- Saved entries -

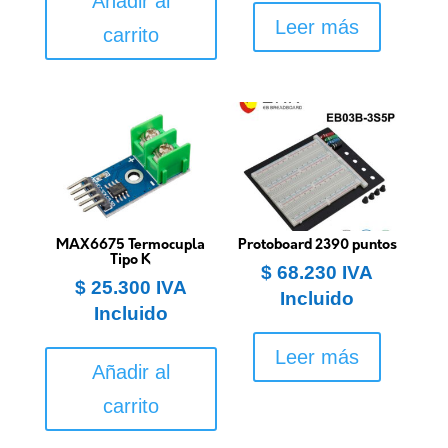
Añadir al
Leer más
carrito
MAX6675 Termocupla
Protoboard 2390 puntos
Tipo K
$
68.230
IVA
$
25.300
IVA
Incluido
Incluido
Leer más
Añadir al
carrito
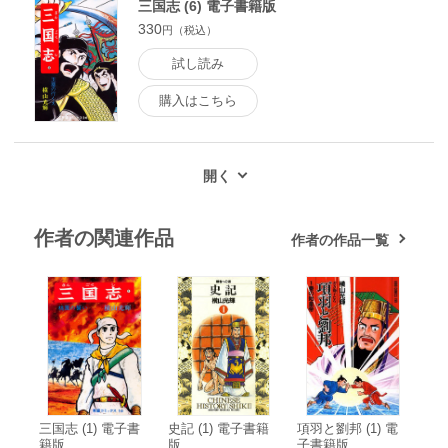
三国志 (6) 電子書籍版
330
円（税込）
試し読み
購入はこちら
作者の関連作品
作者の作品一覧
三国志 (1) 電子書
史記 (1) 電子書籍
項羽と劉邦 (1) 電
籍版
版
子書籍版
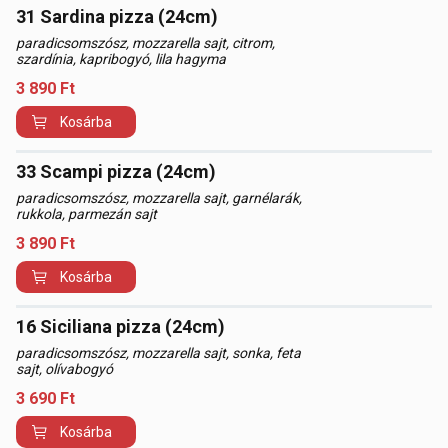
31 Sardina pizza (24cm)
paradicsomszósz, mozzarella sajt, citrom,
szardínia, kapribogyó, lila hagyma
3 890
Ft
Kosárba
33 Scampi pizza (24cm)
paradicsomszósz, mozzarella sajt, garnélarák,
rukkola, parmezán sajt
3 890
Ft
Kosárba
16 Siciliana pizza (24cm)
paradicsomszósz, mozzarella sajt, sonka, feta
sajt, olívabogyó
3 690
Ft
Kosárba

- Problem to solve -
Make a copy of each line in the records above that has the word "paradicsomszósz".

- Output for this exercise -
paradicsomszósz, mozzarella sajt, citrom,
paradicsomszósz, mozzarella sajt, garnélarák,
paradicsomszósz, mozzarella sajt, sonka, feta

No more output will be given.